Tell us a little about yourself in three sentences.
  • I still paint and draw every chance I get.
  • Today all my bikes have motors.
  • I have a bowl of cereal every night before bed.
Where did you grow up and where are you located today?

I grew up in Southern California mostly south of LA. A lot of bike riding in the open fields before all the track homes moved in. Now I make my home in a Los Angeles county seaside community called El Segundo.

Why did you pursue a career in art, what influenced you?

I was always the kid in class that drew all over his books and homework. Kids paid me to draw pictures, doodle on T-shirts, and enter coloring contests on their behalf. I simply never stopped.

What and where did you study and which university/college?

While I was still attending California State University at Fullerton, I drew the first Radical Rick. I figured I’d kill two birds with one stone, draw up this wild character to get a job at a cool magazine and turn it in to my professor to fulfil an illustration class assignment.

Did you pass your assignment? Did Radical Rick pass the grade?

The art professors didn’t exactly understand comic art, BMX, or humor for that matter. But they appreciated me going beyond the class room and making a go of it. Rick may not have been a very attentive student because of his hyper awareness to extreme opportunities, but I certainly learned how to pass the class, in flying colors.

What and how do you feel connected to cycling?

I started riding and racing before it was called BMX. Today I’m so proud to see 20 inchers in the X-games and Olympics, it feels like vindication. My wife and I have a standing date to ride the entire length of LA’s boardwalk when I turn 80.

What do you ride today? Bikes or not?

Way more mileage on Motorcycles these days.

How did you come up with the idea for Radical Rick and his overactive rad gland?

I came into the offices of BMX PLUS thinking they’d hire me as a fine artist illustrator. I thought I was pretty high and mighty after college and trying to distance myself from the kiddy cartoon world.

Ironically they asked me to come up with a cartoon character!!! And the rest is history.

Was there any BMX riders that inspired you to invent Rick?

Actually it was Darth Vader that inspired the look of the mysterious helmeted Radical Rick. I hoped people would wonder what was behind the mask.

In my mind, as someone who grew up with BMX Plus, I imagined you knew or BMX-ed yourself very well (I was a useless grom!). The way I see it, you can’t know how to draw the characters, the look etc… How did you study the BMX form? Was it through riding or observation?

Both. I knew the feeling of riding, jumping, racing with buddies. I always kept up with technology and technique through the magazine…it was changing all the time back in the early days.

How long did Radical Rick run for and what was the pressure like to come up with new cartoons every month?

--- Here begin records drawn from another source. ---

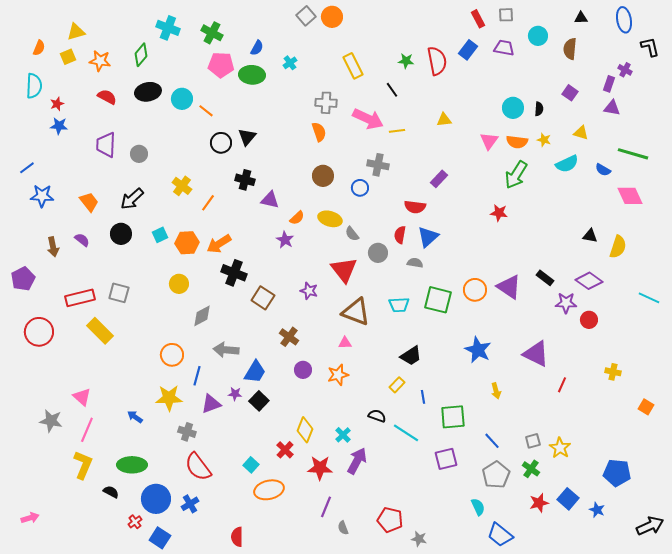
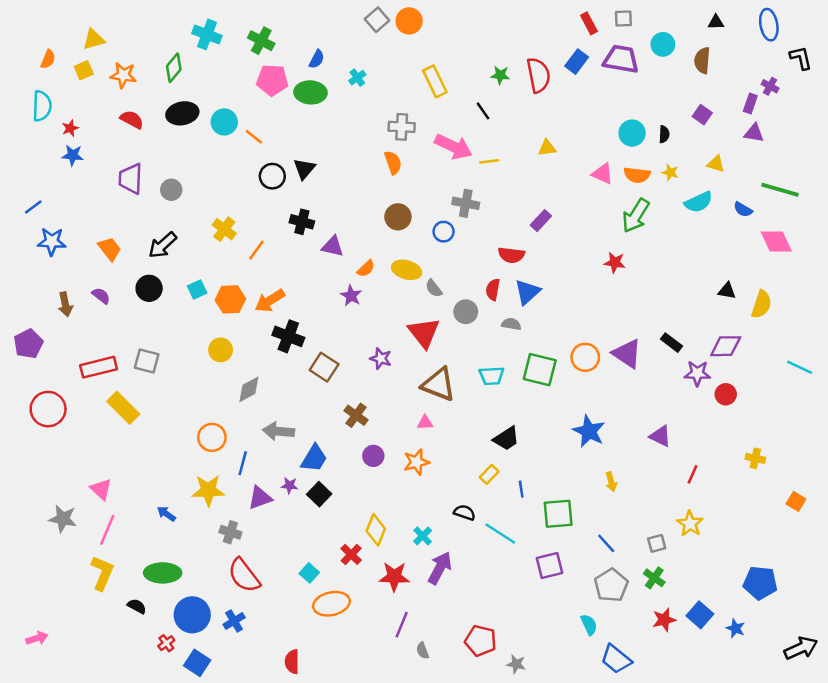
purple trapezoid: (504, 48) -> (621, 59), size x1.4
pink triangle: (489, 141) -> (602, 174), turned -42
purple diamond: (589, 281) -> (726, 346), turned -36
purple triangle: (536, 354) -> (660, 436), size x0.7
yellow star: (560, 448) -> (690, 524), moved

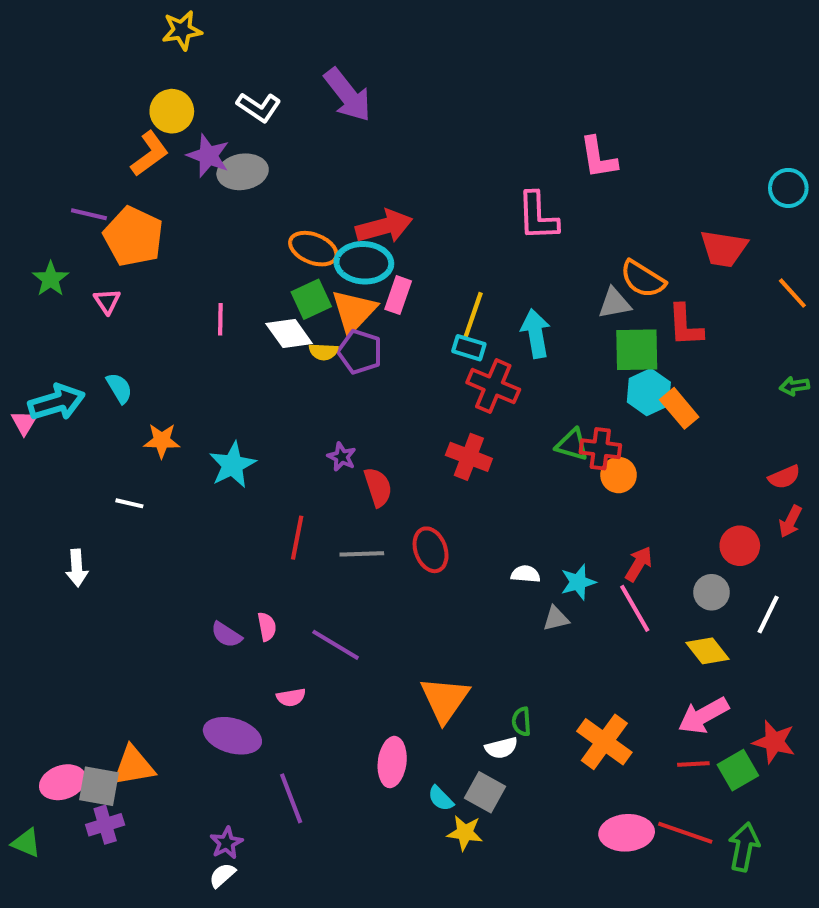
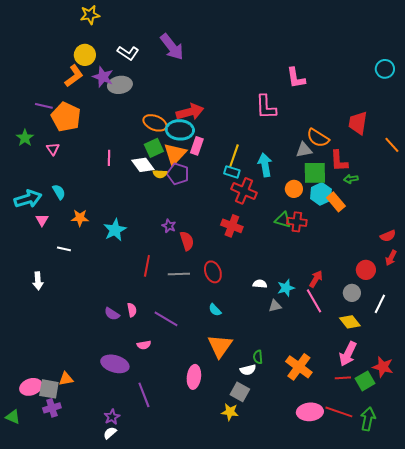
cyan circle: (788, 188) -> (385, 69), moved
red trapezoid: (724, 249) -> (358, 123), turned 90
green arrow: (794, 386) -> (351, 179), moved
pink triangle: (24, 422) -> (42, 220), moved
orange circle: (619, 475) -> (294, 189), moved
pink arrow: (703, 716) -> (348, 354), turned -35
orange triangle: (133, 766) -> (66, 379), size x0.7
cyan semicircle: (441, 798) -> (215, 310), moved

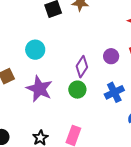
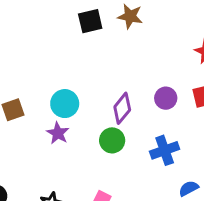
cyan circle: (35, 50) -> (65, 104), moved
purple star: (39, 89) -> (58, 133), size x0.6

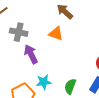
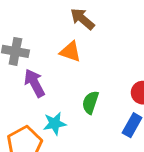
green semicircle: (70, 86) -> (90, 102), moved

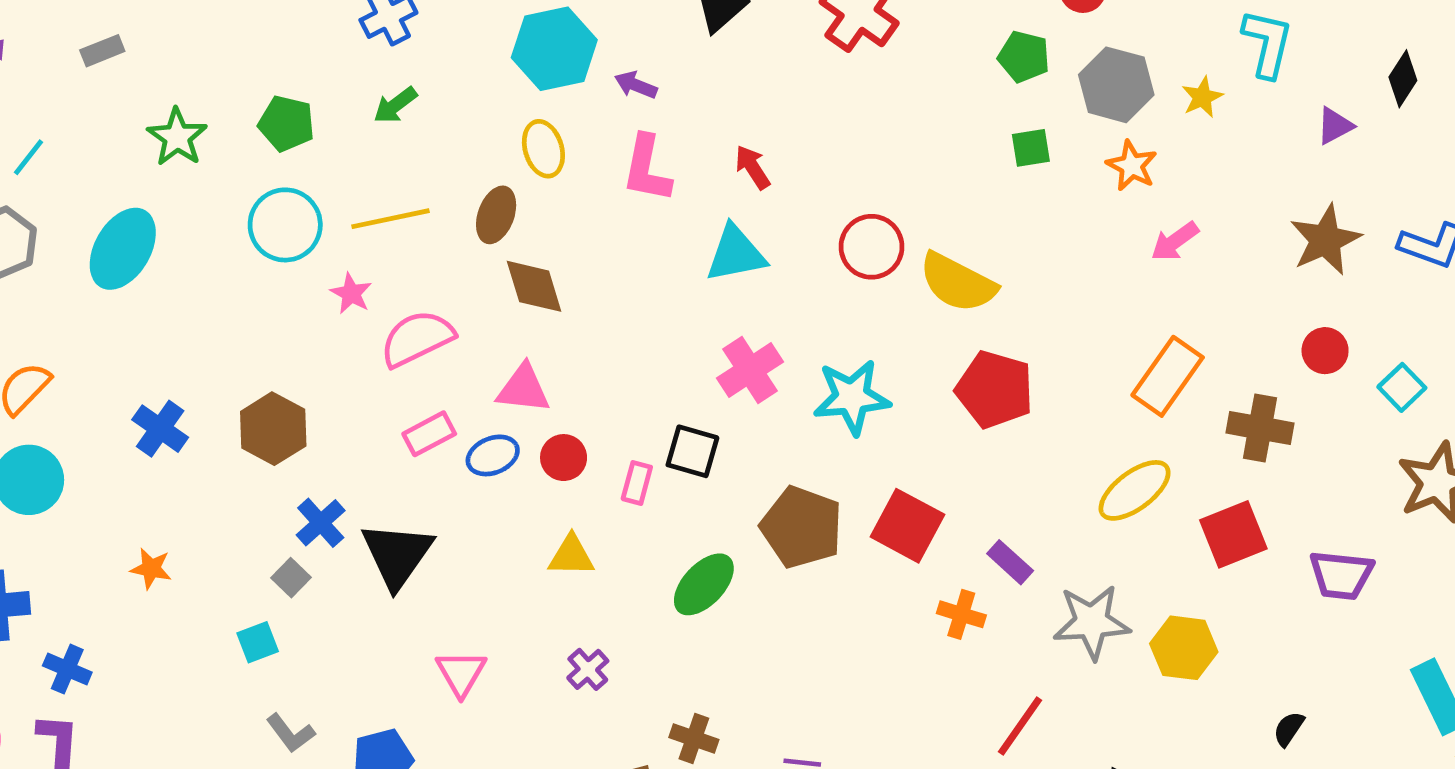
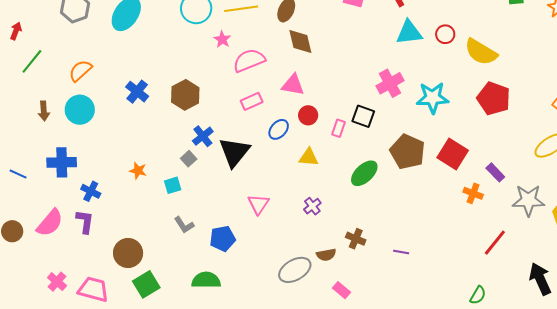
red circle: (872, 247) -> (445, 34), size x0.7
cyan triangle: (736, 254) -> (409, 33), moved
blue ellipse: (493, 455) -> (279, 129), moved, turned -30
orange star: (151, 568) -> (138, 171), moved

It ran for 13 years. First issue came out at the end of 1979 and it ran until 1993. Then it ran again in reruns, if you can believe it, in the early 2000s. So technically you could say it ran in 4 different decades.

Staring at a blank page each month was pretty intimidating. Eventually I figured out if I had a longer storyline, I could extend it over multiple episodes and it could save me the fear of facing down a blank page every 30 days. I pretty much knew where Rick and his Rad Squad were going to be up to through the story arc and that dictated what I needed to write.

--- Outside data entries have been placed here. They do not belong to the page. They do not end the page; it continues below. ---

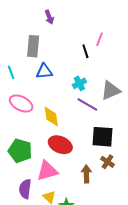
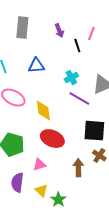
purple arrow: (49, 17) -> (59, 31), moved
gray rectangle: (33, 46) -> (22, 28), moved
pink triangle: (47, 171) -> (39, 165), size x0.6

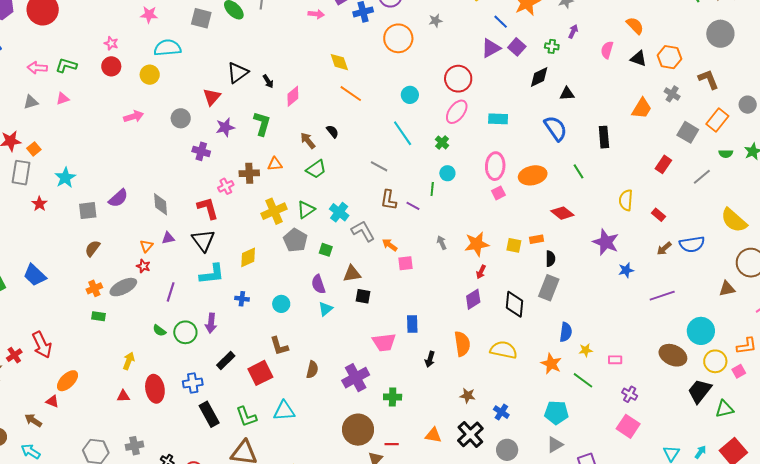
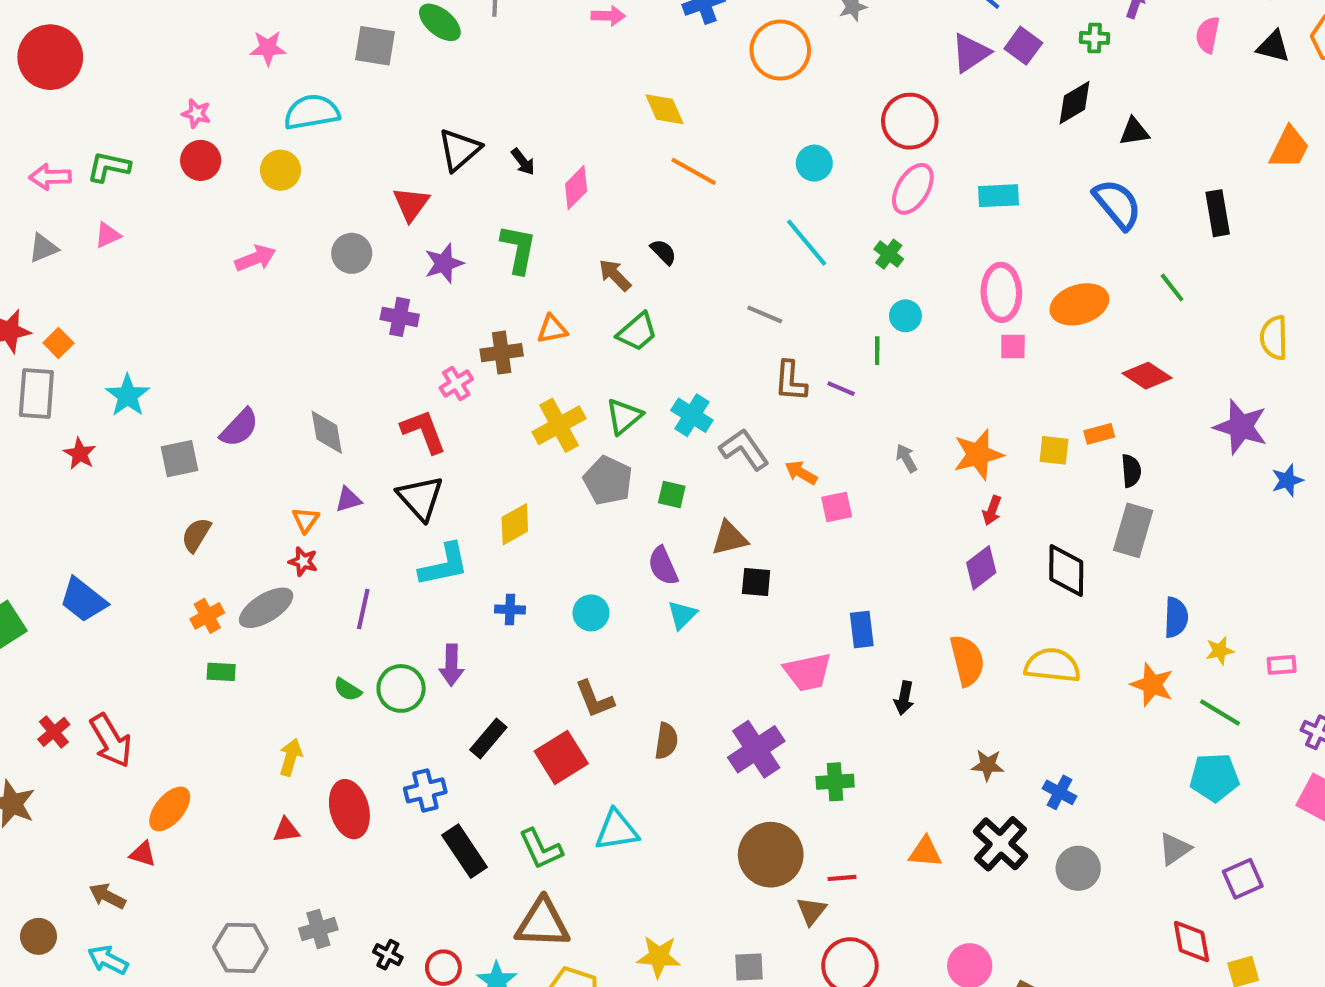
pink square: (498, 193) -> (1013, 347), turned 32
red cross: (14, 355) -> (54, 732), moved
cyan pentagon: (556, 413) -> (1214, 777), moved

What happened in the end at BMX Plus, why did it come to an end?

In ’93 I was interested in other things, directing TV commercials and putting food on the table for my growing family. It took a lot of time to complete an episode. Plus the BMX industry at that time was in a real slump. The mountain bike craze had completely overshadowed our world so both parties decided to call it quits.

Is there any chance of more Radical Rick adventures?

Ha! I’m asked that all the time. Right now I’m so crazy busy with my painting career, don’t see it happening in the near further.

Would you consider doing a new bicycle related cartoon, if Radical Rick is retired?

Never say never.

Cycling art is a fascinating area and one that is growing right now, there are new artists and designers coming out all the time. For someone old school how do you see this and what would you say to someone wanting to produce cycling art?

I tell artists to learn to draw by drawing, studying, and drawing. I tell artists who want to cartoon to write interesting stories that you’re passionate about, and you’d want to read yourself. That way you’ll never waste your time or your potential audiences’ time.

In the past you worked on a lot of different sports and magazines especially surfing but, I know the whole beach culture interests you, is there a connection for you with bike riding and the beach?

No matter what I do there’s something about comradery among friends, daring to push beyond your comfort zone, staying fit and competing. I hope to have this philosophy when I crawl across the finish line of life.

What work do you do now?

I guess you’d have to say I’m a multidiscipline artist. Fine artist-advertising creative director- filmmaker.

Whats in the future for you?

I have a gallery show in Milan this November… whoa – I better get painting!

Who is the greatest BMX’er in your opinion?

Oh wow, what would Greg Hill, Stompin’ Stu, or Matt Hoffman say if I didn’t pick them. Keeping the theme of this piece I’ll do the politically correct thing and say, the greatest BMXer of all time is a certain iconic cartoon character with an over productive rad gland.